This present invention relates to ceramic nanotubes composites, in general augmented polymethylmethacrylate use in medicine or dentistry as a bone cement, dental restoration or other type of medical or dental prosthesis and methods of manufacture or use.
Bone cement is generally composed of a material known as polymethylmethacrylate (PMMA), and has been used by orthopedic surgeons for more than six decades. The first use of bone PMMA cement was in 1958 when British orthopedic surgeon Sir John Charnley implanted a hip endoprosthesis using PMMA. PMMA allows for the implantation and fixation of prostheses to the bone and has been the subject to continuous development in parallel with improvements of surgical techniques.
Bone cement tends to be a compound consisting of 90% PMMA. The remaining material is mainly crystals of barium or zirconium oxide that make the resulting product radio-opaque. The microscopic structure of bone cement consists of two substances glued together. One substance consists of pre-polymerized PMMA, supplied as “pearls.” These “pearls” are supplied as a white powder. The preparation of bone cement involves mixing powdered PMMA (the “pearl” mixture) with a liquid containing monomeric methylmethacrylate (MMA) in the presence of a catalyst. The powder quickly dissolves in the monomer and undergoes a polymerization reaction at room temperature to form putty-like cement. The polymerizing fluid glues together the pearls into a firm, strong, but brittle mass. When the liquid monomer polymerizes and the bone cement hardens, the individual pearls are entrapped and glued within a net of the polymerized monomer. There is no chemical binding, however, between the pearls and the polymerized monomer.
The term cement in this field may be a misnomer. Most often the word cement is used to describe something that adheres, or sticks together, two substances or materials. Cement implies that the material sticks the implant into the bone. Bone cement acts not as a glue but as a filler, like grout. It is added during surgery. The reason is that this material acts as a space-filler. It fills the void between the implant and surrounding bone by creating a tight space for the implant to be held firmly against the bone. Plexiglas® or Lucite® are materials that consist of nearly pure PMMA. Plexiglas® is one of the strongest plastics.
Bone Cements for primary arthroplasty are in widespread use by orthopedists and other surgeons. Bone cement is a substance commonly used for fixation of artificial joints in bone and is extensively used in hip and knee replacement surgery. Various types of bone cements are available to surgeons that vary in regard to viscosity, processing, content, and application properties.

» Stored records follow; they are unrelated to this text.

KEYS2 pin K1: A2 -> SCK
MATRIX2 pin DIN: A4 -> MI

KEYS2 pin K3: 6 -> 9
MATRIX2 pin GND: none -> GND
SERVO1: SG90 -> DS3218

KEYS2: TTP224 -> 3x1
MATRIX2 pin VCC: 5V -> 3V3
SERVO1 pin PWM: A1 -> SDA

Many surgeons mix prophylactic antibiotics into the bone cement while mixing the components together. Many types of antibiotics can be used in the mixing process, the typical antibiotics used consist of gentamicin, tobramycin or vancomycin. Worldwide tobramycin is very commonly used. Gentamicin and tobramycin are an aminoglycoside antibiotic used to treat various types of bacterial infections, particularly Gram-negative infections. Vancomycin is a glycopeptides antibiotic used in the prophylaxis and treatment of infections caused by Gram-positive bacteria. Surgeons in the United States predominantly use gentamicin. These antibiotics are available in a powdered form that can easily be mixed into the PMMA. Once PMMA is mixed with antibiotics and used in a procedure the antibiotics will leak from the bone cement into the surrounding areas. The local concentration of antibiotics is usually sufficient to initially kill the bacteria left in the operative wound.

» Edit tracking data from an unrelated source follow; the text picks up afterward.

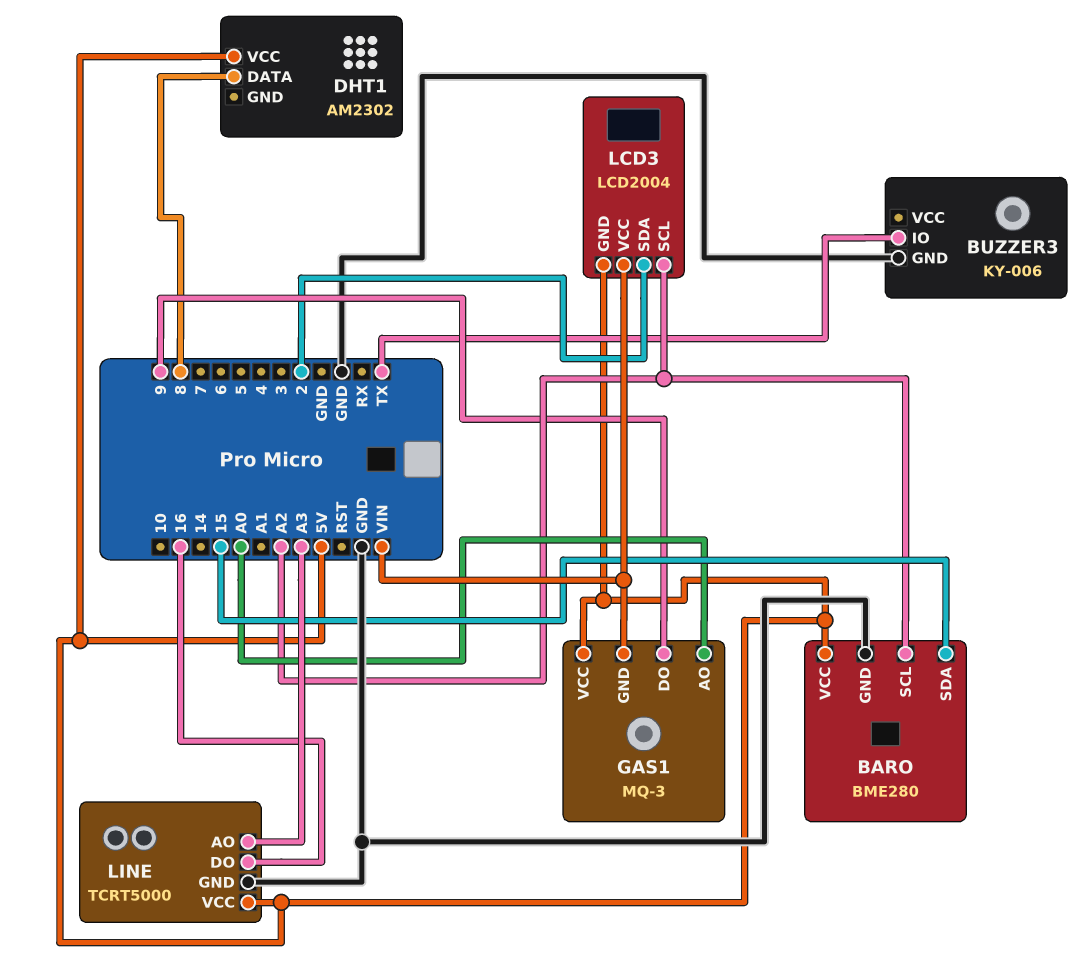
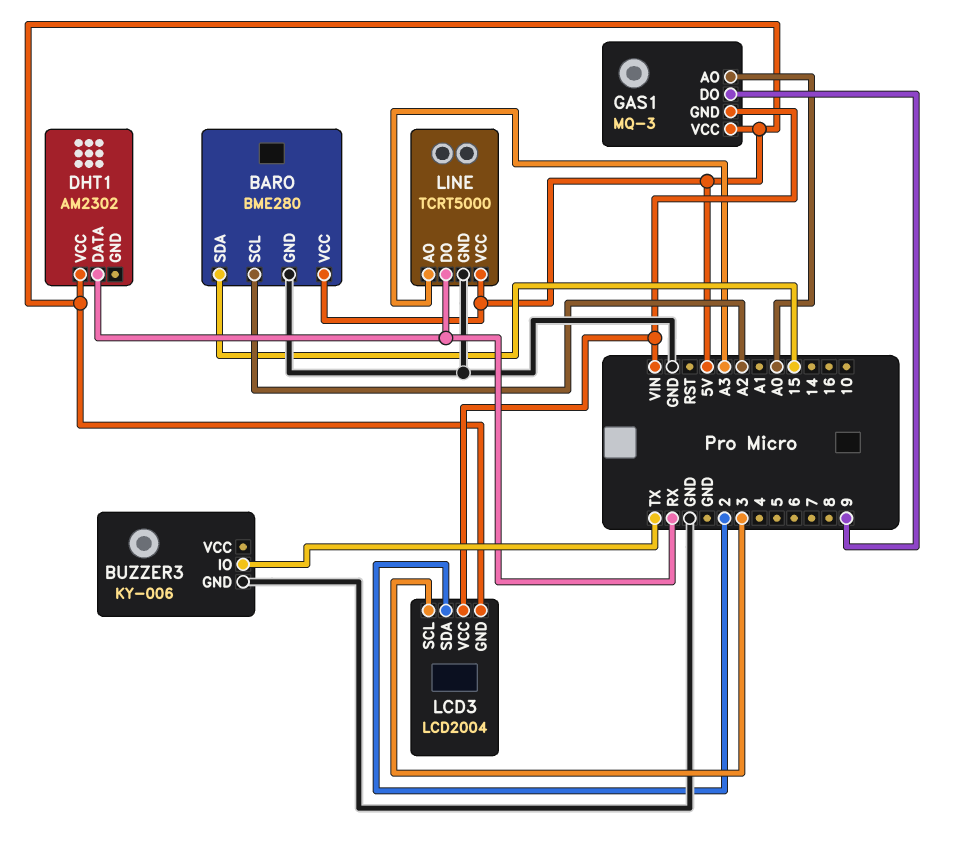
DHT1 pin DATA: 8 -> RX
LCD3 pin SCL: A2 -> 3
LINE pin DO: 16 -> RX

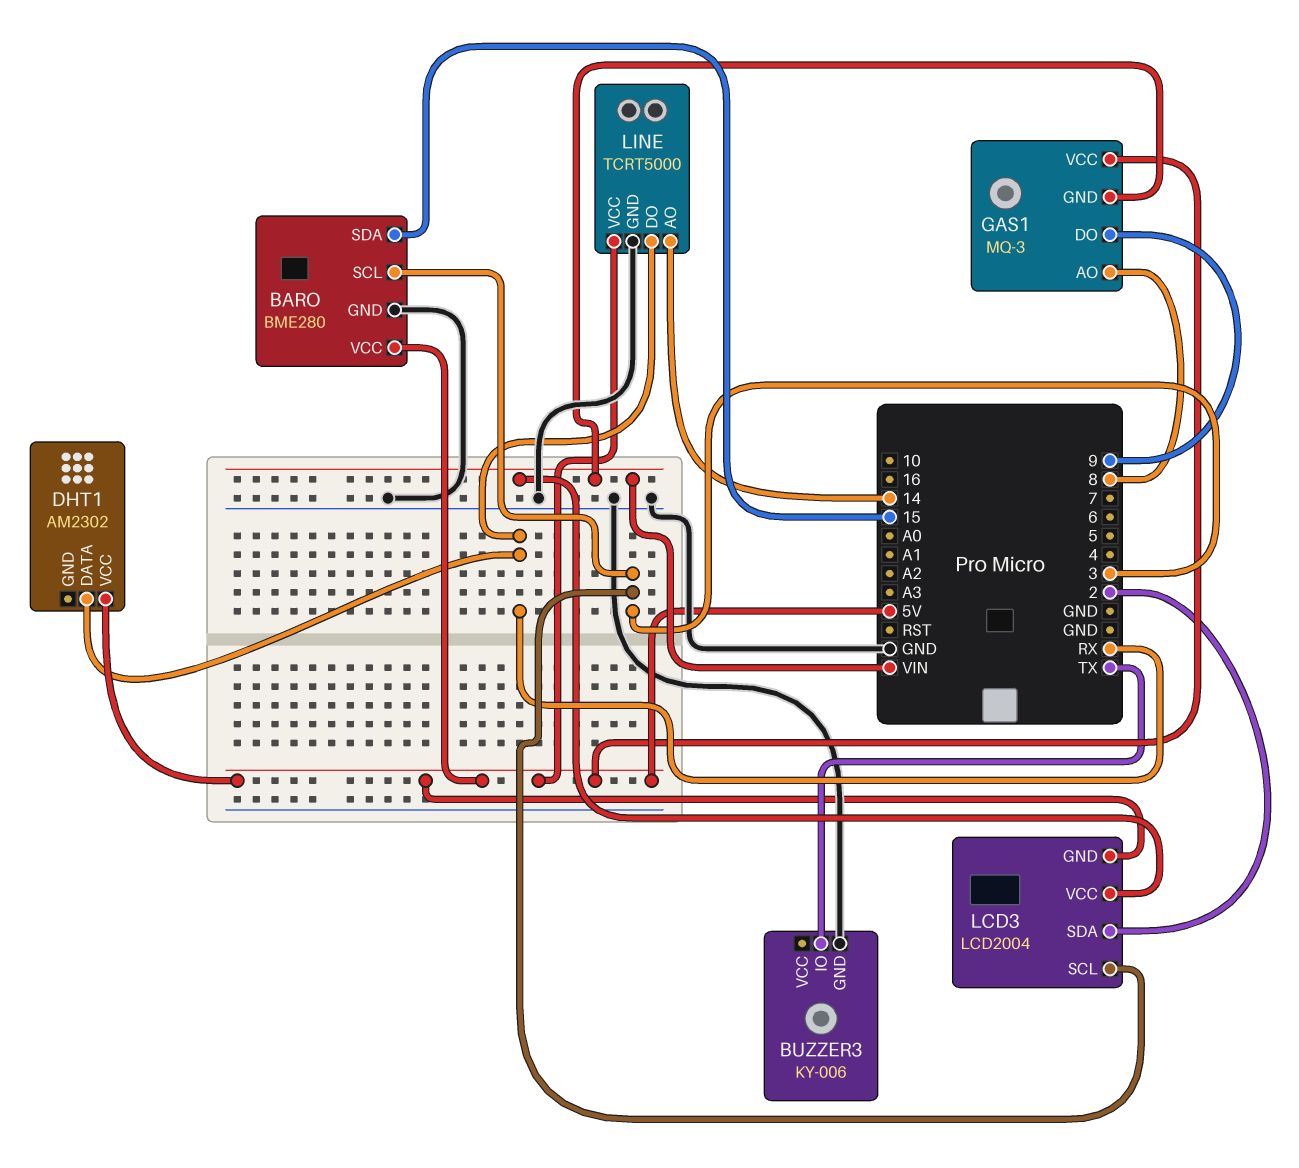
BARO pin SCL: A2 -> 3
GAS1 pin AO: A0 -> 8
LINE pin AO: A3 -> 14

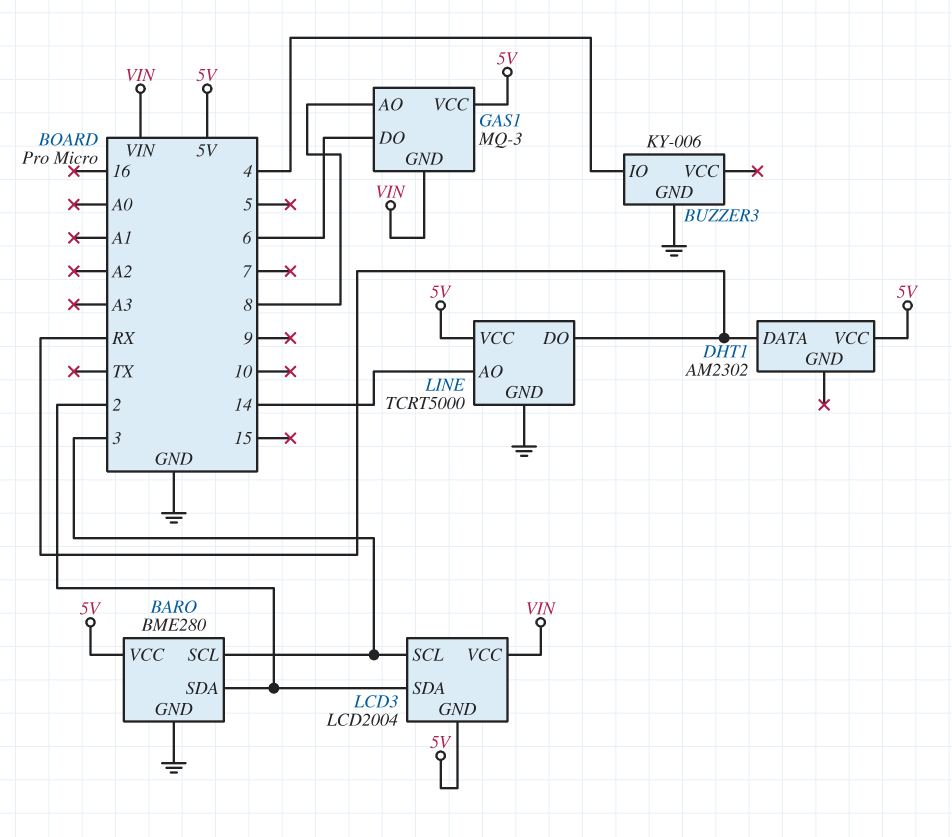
BARO pin SDA: 15 -> 2
BUZZER3 pin IO: TX -> 4
GAS1 pin DO: 9 -> 6

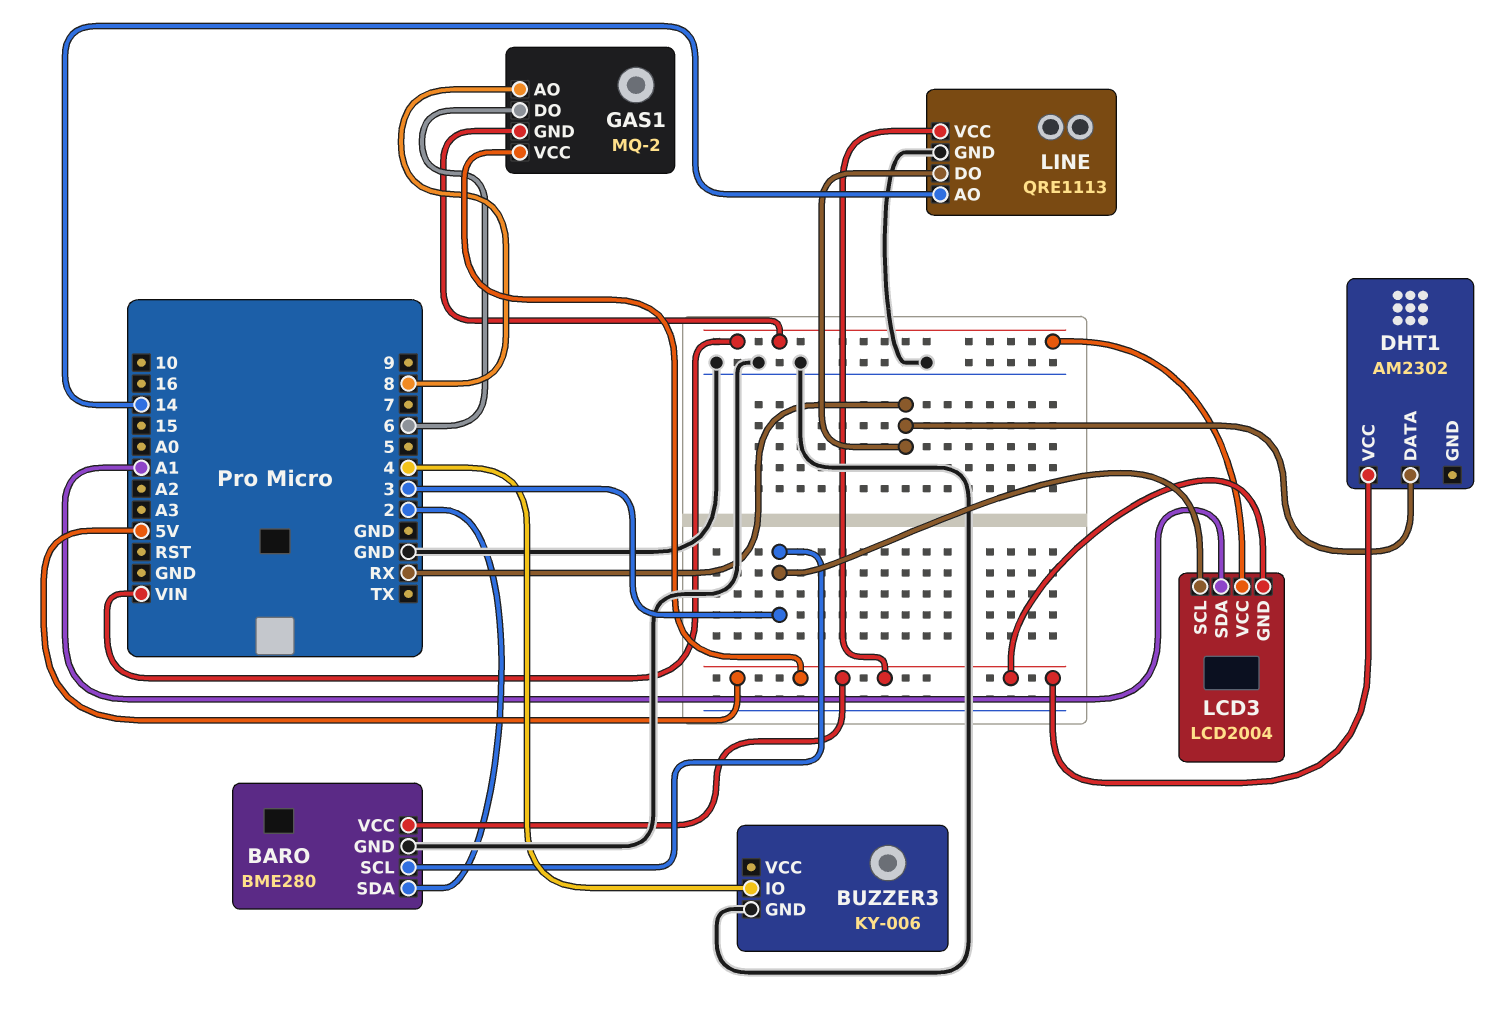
GAS1: MQ-3 -> MQ-2
LCD3 pin SDA: 2 -> A1
LINE: TCRT5000 -> QRE1113

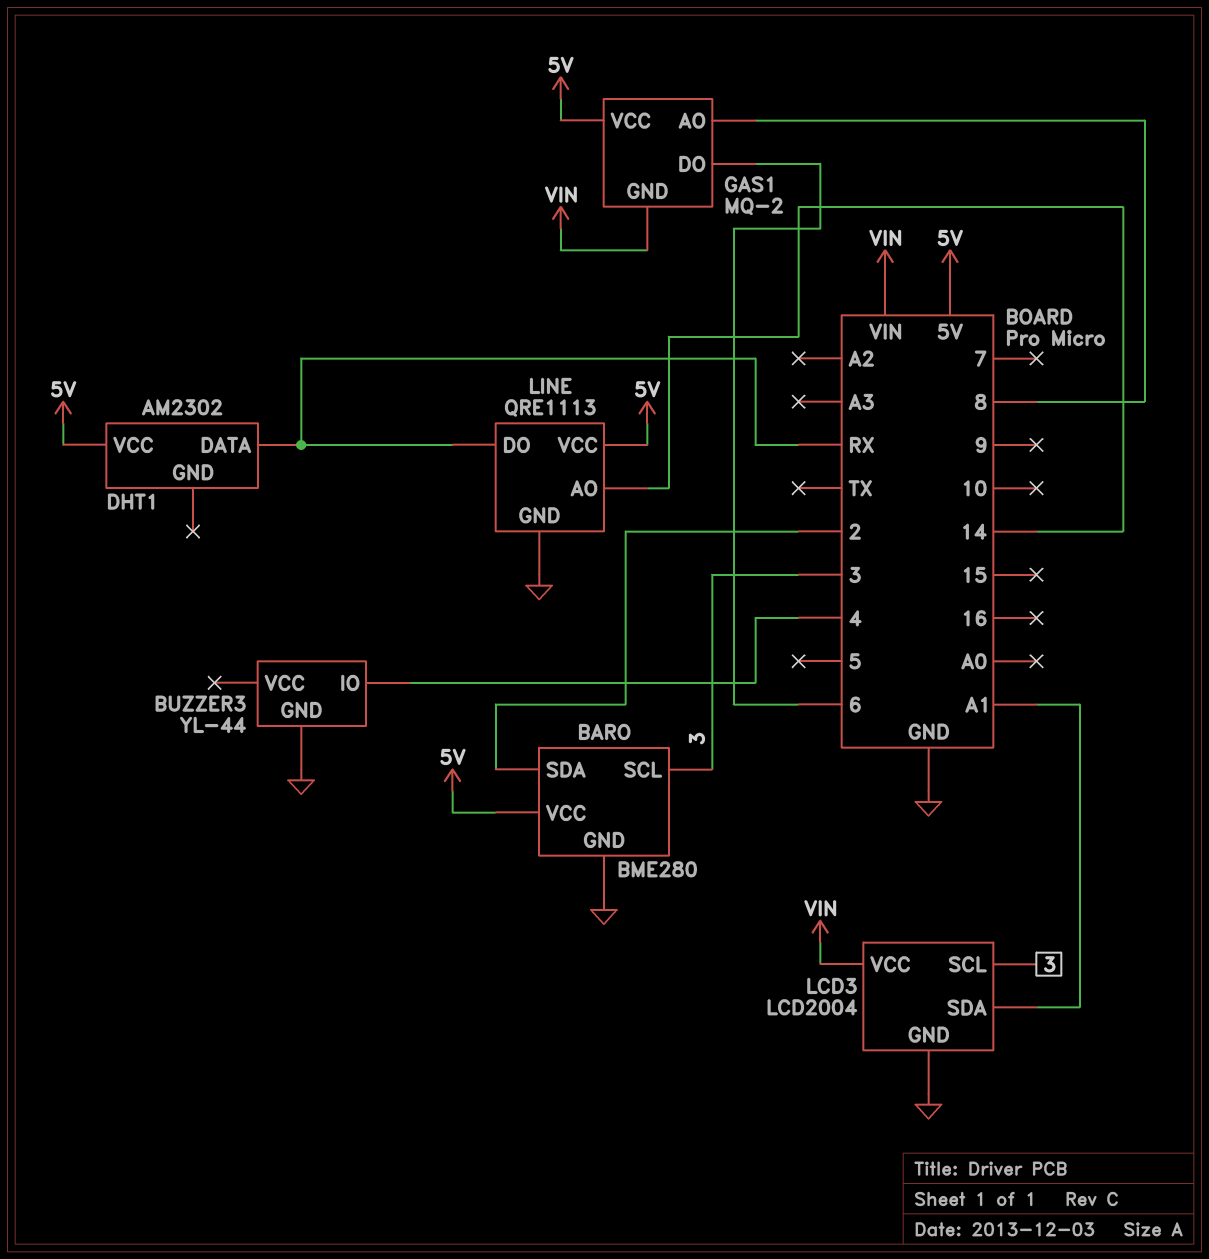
BUZZER3: KY-006 -> YL-44
LCD3 pin GND: 5V -> GND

However, addition of antibiotics to bone cement leads to a weakening of the cement. It has been demonstrated that addition of antibiotics to bone cement leads to a loss of mechanical strength. There is also limited sustained release of the antibiotics from the PMMA over a longer time period. This limited release could be only 3%-5% of the loaded antibiotics. Mixing the antibiotics in uniformly can be difficult even when done with a sonicator. PMMA is not a porous material. Close to 70 percent of the antibiotics which are released are released within the first 24 hours in standard commercially viable bone cements. This release also only constitutes a low percentage of the total available antibiotic. The non-porous nature of PMMA bone cement causes limited release of the antibiotics that are widely (and unevenly) distributed throughout the cement sample.
What is needed is a bone cement that has been augmented with a biocompatible material that can both add strength to prevent mechanical failure, significantly increase adhesion and also act to provide a sustained release of a substance of interest.
The disclosure allows for a novel bone cement material that can have improved material strength, adhesiveness and delivery properties.